Saturday, July 22, 2006

Slate on Shyamalan

john walker | 7:05 AM | |
Ross Douthat has a great piece about M. Night Shyamalan up right now. It's partly about the disappointing reception of "Lady in The Water," and partly about the soon-to-be-released book that chronicled the director's efforts to get the film made (The Man Who Heard Voices: Or, How M. Night Shyamalan Risked His Career on a Fairy Tale). But mostly the piece is about Shyamalan himself, his grandiose intentions and his heavily-scrutinized missteps. It's good reading. Here's a money quote:

    Shyamalan deserves credit, despite his vanity and his missteps—not
        because he's succeeding, necessarily, but because he's willing to keep
    trying and unwilling to take his place with those timid, highly
                        compensated directors who know neither victory nor defeat.

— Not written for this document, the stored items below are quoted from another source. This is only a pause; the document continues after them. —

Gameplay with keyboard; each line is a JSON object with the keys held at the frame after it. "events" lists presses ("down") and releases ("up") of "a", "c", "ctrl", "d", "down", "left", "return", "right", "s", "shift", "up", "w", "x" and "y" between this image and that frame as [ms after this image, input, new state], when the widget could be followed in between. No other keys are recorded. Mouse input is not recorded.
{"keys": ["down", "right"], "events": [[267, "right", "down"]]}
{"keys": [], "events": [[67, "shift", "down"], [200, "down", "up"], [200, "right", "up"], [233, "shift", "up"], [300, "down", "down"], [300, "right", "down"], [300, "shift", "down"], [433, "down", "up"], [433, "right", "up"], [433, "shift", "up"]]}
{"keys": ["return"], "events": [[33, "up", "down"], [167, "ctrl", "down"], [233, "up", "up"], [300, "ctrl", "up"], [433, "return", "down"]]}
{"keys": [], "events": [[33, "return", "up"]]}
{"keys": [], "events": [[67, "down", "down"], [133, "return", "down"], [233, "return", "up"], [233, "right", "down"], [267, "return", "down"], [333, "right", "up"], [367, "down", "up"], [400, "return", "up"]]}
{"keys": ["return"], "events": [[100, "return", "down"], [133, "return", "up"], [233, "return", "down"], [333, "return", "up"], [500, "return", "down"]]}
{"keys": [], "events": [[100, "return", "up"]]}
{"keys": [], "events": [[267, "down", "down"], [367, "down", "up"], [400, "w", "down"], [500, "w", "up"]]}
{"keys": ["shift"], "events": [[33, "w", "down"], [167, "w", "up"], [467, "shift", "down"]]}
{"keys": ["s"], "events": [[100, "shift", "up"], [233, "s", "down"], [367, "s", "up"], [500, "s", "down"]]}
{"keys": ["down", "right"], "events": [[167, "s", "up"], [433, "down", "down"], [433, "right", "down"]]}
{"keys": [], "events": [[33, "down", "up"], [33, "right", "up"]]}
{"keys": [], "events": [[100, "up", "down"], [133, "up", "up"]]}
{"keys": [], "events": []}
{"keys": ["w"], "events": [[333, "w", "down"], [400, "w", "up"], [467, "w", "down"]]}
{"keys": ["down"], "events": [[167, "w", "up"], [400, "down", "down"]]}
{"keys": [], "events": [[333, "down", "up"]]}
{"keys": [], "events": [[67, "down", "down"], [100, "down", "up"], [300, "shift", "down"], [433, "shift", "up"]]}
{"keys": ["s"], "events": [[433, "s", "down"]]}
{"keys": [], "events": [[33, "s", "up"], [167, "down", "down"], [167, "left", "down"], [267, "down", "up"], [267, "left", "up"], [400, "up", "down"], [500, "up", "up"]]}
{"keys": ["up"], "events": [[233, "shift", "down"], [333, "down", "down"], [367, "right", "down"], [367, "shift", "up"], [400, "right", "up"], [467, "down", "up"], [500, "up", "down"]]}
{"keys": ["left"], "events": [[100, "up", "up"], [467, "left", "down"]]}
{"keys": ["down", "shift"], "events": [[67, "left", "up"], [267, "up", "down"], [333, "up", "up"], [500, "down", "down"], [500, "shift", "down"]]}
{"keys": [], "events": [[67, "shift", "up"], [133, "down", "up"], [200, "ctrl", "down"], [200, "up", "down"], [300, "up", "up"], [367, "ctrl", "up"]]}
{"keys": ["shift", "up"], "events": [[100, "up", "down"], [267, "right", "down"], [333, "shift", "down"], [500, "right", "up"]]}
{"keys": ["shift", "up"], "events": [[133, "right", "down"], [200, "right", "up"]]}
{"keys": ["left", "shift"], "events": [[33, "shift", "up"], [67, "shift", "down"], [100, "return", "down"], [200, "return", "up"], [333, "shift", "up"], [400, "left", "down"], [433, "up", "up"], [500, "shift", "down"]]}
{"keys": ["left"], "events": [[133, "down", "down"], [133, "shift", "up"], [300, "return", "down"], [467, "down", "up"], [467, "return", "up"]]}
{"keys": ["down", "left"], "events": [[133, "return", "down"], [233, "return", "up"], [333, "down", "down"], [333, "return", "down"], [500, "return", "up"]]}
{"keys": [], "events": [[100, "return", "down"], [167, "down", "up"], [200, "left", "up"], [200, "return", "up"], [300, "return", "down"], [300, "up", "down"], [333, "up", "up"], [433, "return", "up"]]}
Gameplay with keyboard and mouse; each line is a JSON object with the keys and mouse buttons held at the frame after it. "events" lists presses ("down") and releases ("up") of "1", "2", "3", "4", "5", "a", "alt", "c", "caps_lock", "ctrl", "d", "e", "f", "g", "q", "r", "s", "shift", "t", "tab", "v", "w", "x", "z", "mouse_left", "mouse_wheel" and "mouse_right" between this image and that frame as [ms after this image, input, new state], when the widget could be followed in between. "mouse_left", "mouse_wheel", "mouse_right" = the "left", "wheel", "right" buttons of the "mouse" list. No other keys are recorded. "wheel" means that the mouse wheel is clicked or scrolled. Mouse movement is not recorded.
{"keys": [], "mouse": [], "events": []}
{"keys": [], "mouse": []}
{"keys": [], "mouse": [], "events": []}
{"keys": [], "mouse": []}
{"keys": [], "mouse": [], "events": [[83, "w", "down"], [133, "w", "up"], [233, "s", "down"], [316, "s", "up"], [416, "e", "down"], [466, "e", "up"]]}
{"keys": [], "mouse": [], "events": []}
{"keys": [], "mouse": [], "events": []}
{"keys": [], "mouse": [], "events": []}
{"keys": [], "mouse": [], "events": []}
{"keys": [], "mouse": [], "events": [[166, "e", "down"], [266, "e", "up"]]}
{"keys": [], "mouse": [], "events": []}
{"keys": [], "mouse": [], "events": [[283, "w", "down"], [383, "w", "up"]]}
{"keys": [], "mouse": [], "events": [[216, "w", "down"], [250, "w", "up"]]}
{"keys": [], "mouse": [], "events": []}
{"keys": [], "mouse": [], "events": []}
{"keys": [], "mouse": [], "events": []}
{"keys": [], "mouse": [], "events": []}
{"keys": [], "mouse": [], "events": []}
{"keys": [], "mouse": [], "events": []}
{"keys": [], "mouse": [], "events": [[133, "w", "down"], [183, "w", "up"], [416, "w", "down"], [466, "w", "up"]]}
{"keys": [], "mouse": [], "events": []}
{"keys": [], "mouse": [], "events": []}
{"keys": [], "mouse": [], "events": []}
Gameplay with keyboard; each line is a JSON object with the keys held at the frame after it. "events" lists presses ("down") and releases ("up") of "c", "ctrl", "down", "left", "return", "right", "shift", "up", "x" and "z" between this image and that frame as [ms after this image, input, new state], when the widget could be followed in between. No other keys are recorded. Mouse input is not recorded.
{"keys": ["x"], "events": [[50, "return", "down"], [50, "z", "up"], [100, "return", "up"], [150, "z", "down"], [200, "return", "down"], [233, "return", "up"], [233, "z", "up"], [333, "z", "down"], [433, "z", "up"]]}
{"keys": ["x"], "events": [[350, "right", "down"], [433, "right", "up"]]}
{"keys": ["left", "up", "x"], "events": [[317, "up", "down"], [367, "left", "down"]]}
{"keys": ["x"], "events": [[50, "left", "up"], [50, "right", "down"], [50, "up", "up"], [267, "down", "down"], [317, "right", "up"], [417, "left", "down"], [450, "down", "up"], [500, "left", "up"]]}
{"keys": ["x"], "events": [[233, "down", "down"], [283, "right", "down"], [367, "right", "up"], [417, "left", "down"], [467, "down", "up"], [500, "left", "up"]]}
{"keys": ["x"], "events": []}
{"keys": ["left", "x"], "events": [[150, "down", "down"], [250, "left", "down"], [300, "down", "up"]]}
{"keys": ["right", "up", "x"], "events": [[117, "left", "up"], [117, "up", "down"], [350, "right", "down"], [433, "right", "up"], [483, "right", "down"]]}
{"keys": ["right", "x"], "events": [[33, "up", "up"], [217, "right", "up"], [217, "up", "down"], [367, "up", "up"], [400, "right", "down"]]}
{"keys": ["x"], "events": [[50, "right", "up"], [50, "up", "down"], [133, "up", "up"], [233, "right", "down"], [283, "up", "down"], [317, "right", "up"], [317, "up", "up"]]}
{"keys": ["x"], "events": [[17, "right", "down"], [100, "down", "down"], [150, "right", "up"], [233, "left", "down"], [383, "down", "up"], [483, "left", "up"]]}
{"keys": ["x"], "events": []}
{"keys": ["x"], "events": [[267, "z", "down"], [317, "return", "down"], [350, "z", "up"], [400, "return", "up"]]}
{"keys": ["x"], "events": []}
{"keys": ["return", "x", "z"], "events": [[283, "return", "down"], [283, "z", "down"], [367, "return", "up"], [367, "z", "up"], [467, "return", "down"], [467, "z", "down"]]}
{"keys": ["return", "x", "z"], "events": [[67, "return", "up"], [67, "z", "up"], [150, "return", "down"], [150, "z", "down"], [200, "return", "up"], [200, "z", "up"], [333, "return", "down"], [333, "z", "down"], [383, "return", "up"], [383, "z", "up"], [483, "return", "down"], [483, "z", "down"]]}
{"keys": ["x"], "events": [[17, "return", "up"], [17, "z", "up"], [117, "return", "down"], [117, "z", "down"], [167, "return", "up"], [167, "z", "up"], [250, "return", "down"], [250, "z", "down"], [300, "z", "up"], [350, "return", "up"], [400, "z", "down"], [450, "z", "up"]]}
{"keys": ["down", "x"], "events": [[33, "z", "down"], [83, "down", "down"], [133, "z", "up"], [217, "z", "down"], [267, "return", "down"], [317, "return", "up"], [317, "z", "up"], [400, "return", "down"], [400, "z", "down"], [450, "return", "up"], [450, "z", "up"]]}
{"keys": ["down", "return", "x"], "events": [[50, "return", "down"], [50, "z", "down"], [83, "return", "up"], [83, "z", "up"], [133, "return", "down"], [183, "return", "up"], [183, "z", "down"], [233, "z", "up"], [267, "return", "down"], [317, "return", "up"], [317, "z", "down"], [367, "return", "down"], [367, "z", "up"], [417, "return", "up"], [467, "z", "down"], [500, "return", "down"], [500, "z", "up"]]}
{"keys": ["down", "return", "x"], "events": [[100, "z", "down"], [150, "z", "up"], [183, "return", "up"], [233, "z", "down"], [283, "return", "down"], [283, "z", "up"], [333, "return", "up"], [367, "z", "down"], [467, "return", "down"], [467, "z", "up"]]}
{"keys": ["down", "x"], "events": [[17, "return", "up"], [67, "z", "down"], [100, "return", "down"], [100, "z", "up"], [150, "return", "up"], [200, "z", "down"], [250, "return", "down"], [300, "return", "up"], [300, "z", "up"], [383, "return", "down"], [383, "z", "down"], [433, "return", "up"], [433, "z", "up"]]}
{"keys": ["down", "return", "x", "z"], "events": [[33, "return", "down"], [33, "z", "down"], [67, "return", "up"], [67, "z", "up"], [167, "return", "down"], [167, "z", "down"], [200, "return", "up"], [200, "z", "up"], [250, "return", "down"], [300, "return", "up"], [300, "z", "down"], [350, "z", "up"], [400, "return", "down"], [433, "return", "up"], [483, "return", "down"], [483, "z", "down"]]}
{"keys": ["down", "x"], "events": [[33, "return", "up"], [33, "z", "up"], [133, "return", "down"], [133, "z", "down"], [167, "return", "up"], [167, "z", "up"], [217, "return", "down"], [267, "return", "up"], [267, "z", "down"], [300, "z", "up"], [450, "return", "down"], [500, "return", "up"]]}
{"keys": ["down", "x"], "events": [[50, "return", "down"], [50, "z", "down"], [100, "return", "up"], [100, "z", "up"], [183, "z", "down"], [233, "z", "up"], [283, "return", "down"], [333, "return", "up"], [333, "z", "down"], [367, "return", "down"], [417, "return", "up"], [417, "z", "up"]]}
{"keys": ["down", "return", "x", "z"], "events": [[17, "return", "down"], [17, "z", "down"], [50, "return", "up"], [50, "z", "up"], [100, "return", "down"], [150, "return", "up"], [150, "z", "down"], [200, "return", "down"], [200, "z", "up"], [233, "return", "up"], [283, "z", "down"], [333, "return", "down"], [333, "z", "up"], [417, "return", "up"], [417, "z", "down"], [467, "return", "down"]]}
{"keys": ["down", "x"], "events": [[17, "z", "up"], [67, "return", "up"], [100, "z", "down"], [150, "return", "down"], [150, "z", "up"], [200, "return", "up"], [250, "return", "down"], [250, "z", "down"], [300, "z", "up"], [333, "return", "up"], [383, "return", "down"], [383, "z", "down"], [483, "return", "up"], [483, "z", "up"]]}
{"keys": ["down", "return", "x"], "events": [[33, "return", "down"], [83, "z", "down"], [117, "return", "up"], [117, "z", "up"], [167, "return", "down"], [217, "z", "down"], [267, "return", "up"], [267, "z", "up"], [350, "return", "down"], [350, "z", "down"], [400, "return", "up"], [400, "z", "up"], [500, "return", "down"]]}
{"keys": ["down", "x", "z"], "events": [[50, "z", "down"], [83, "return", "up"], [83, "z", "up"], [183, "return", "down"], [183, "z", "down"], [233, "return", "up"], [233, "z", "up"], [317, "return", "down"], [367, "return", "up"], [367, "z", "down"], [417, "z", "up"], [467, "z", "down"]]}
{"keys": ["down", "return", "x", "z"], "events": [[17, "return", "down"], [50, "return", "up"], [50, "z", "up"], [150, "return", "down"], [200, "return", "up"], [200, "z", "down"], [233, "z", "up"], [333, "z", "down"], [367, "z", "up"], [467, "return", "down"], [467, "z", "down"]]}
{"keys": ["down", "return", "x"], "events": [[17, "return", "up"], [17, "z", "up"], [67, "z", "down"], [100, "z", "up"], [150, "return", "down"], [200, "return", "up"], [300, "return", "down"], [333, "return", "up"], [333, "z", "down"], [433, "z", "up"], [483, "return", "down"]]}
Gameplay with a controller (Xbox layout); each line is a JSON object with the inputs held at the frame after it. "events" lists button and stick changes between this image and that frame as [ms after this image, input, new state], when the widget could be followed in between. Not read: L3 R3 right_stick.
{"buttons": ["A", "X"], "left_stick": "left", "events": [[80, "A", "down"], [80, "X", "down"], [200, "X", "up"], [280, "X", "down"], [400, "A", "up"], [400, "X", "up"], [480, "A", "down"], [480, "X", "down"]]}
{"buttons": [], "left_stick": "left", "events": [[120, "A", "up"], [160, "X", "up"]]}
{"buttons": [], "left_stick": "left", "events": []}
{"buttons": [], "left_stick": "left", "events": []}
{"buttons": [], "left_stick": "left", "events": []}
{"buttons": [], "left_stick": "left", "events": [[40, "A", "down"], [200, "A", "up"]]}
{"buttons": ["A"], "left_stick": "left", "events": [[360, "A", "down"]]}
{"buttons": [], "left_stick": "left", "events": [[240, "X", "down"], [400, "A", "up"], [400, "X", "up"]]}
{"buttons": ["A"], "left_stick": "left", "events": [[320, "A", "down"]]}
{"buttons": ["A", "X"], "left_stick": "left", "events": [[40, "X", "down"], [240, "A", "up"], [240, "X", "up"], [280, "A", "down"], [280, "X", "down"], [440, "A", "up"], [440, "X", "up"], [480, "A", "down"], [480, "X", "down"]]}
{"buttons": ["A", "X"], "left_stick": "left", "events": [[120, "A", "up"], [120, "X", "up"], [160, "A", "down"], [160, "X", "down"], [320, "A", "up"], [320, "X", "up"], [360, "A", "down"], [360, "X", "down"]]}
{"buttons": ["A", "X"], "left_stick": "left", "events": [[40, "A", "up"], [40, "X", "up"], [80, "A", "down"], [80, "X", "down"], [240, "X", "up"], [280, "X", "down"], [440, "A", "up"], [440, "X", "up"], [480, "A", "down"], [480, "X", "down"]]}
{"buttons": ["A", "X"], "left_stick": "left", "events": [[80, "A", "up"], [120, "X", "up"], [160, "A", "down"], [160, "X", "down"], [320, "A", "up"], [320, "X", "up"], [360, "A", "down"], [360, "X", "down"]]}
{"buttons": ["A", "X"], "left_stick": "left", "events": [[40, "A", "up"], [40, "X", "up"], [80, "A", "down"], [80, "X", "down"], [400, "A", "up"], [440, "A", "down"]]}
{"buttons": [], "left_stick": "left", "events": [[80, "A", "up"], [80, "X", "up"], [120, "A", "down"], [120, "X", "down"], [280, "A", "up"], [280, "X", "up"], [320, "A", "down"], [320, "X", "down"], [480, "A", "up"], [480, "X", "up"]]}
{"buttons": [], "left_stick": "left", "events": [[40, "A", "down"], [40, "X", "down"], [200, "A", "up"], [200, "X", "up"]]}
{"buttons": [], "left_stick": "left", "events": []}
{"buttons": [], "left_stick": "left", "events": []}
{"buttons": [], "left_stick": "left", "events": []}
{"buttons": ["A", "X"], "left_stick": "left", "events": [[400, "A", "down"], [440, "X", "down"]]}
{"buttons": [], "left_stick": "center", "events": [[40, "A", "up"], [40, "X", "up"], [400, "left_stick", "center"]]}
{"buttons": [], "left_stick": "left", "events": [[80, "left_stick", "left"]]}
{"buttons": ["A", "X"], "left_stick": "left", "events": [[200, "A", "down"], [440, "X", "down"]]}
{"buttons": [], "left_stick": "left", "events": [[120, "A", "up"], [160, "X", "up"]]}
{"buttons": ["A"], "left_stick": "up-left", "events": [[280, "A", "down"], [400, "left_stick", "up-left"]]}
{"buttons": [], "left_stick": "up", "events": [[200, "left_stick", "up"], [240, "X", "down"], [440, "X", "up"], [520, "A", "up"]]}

And that's why NPH will continue to champion Shyamalan and his movies. Despite the discomfiting emergence of his pretensions (note: his expanding roles in his own movies--this time as a struggling writer who's told that he will be killed for his painfully truthful ideas; also the role in "Lady . . ." of the glib film critic who's too cynical to see the real story and who, in the end, pays a heavy price for his cynicism), we still love the guy.

And "Lady in The Water" is still better than 75% of what's out there right now, and 50% of what the year will produce.